Monday, Oct. 13, 1952
Poetry's 40th
U.S. poetry was fizzing when Harriet Monroe of Chicago started Poetry magazine in 1912. By opening her pages to some of the best young fizzers, she got some "firsts" to be proud of: T. S. Eliot's Prufrock, Carl Sandburg's Chicago, early verse by Ezra Pound, Wallace Stevens, Edna St. Vincent Millay.
The magazine became a haven for published and unpublished poets, regardless of poetic school. They could always pick up encouragement and, if necessary, a meal. And for 24 years, like an encouraging schoolteacher, Editor Monroe sat waiting for fresh geniuses to blow in. Her office was rarely dull; nobody was much surprised when Vachel Lindsay appeared one day with a poem about King Solomon's 400 wives, and led Editor Monroe through an improvised dance while he chanted it.
Poetry's circulation has never risen much over 4,000, and the magazine has never paid its own way. The editors have been able to solve this problem by buttonholing well-to-do well-wishers. Nowadays the head of the fund-raising committee is Mrs. Ellen Stevenson, ex-wife of Adlai Stevenson, herself an occasional contributor to Poetry. But over the years, editors have been confronted with another problem even graver: somewhere along the line, U.S. poetry ceased to fizz.

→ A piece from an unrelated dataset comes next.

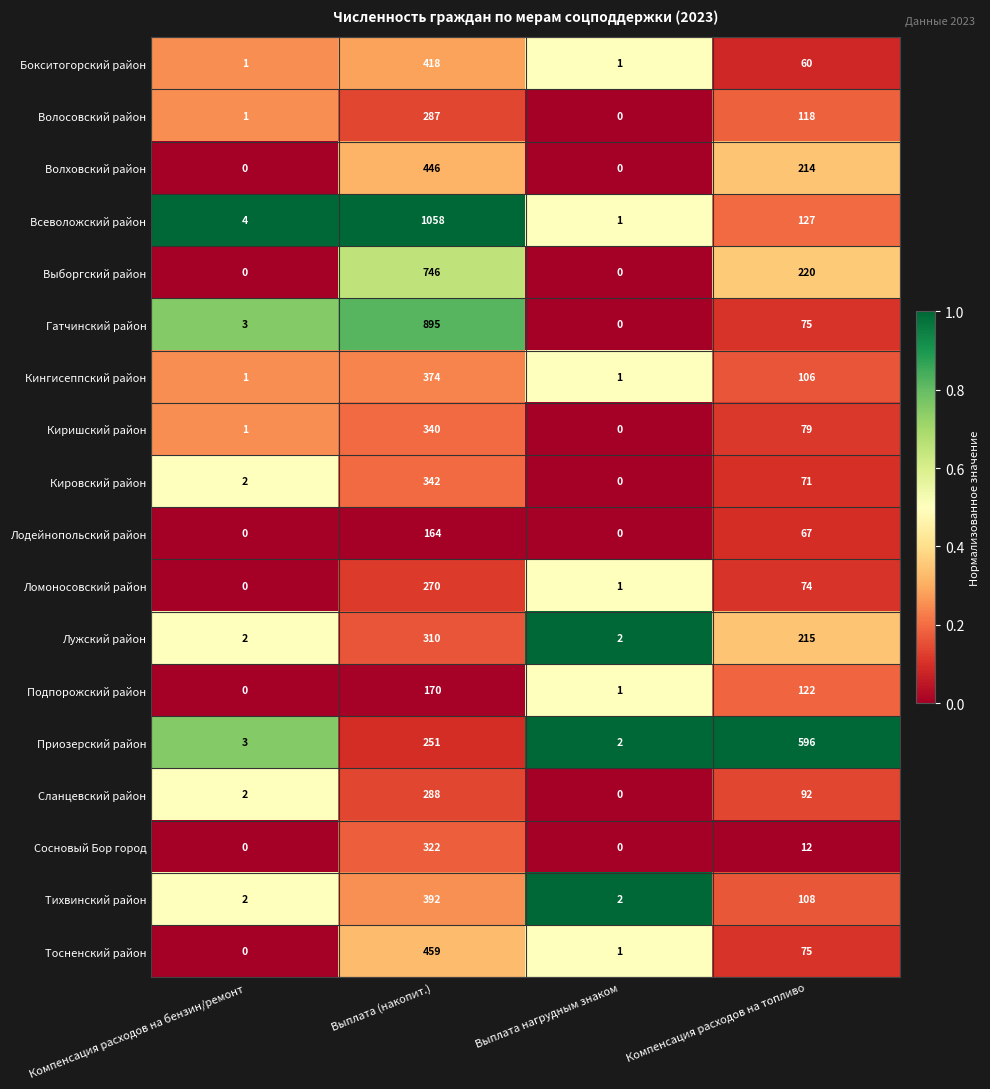

What is the difference between the highest and lowest values at Компенсация расходов на бензин/ремонт?

4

This week Poetry celebrates its 40th anniversary with an oversize, 95-page issue. Editor-Poet Karl Shapiro wrote his best contributors, asking for gems. Though the issue shines with famous names in contemporary poetry--W. H. Auden, E. E. Cummings, Marianne Moore, Wallace Stevens, William Carlos Williams--most of the gems are made of paste.
Auden's poem is probably the best of the lot: a description of "a plain without a feature," where masses of men march to the command of a dictator and nobody knows "Of any world where promises were kept/Or one could weep because another wept." But even this poem is all too predictable to anyone familiar with Auden's work. Still more predictable are Marianne Moore spinning fine verbal webs, Wallace Stevens in a suavely elegiac mood, E. E. Cummings broken out in lyrical wonder. As for the younger poets, most are earnestly prosy, weary beyond their years, and cautiously derivative.
Critics discussing the plight of poetry in the U.S. are prone to speak of the impatience of readers jaded by too much news and too much entertainment, of the callous indifference of editors, and of the fact that a lot of people who jump on modern poetry as obscure would also have trouble with Milton. Perhaps so. But a hard look at Poetry suggests that it is not only the philistinism of the public that is to blame. Poets can get away with many things, but not with dullness.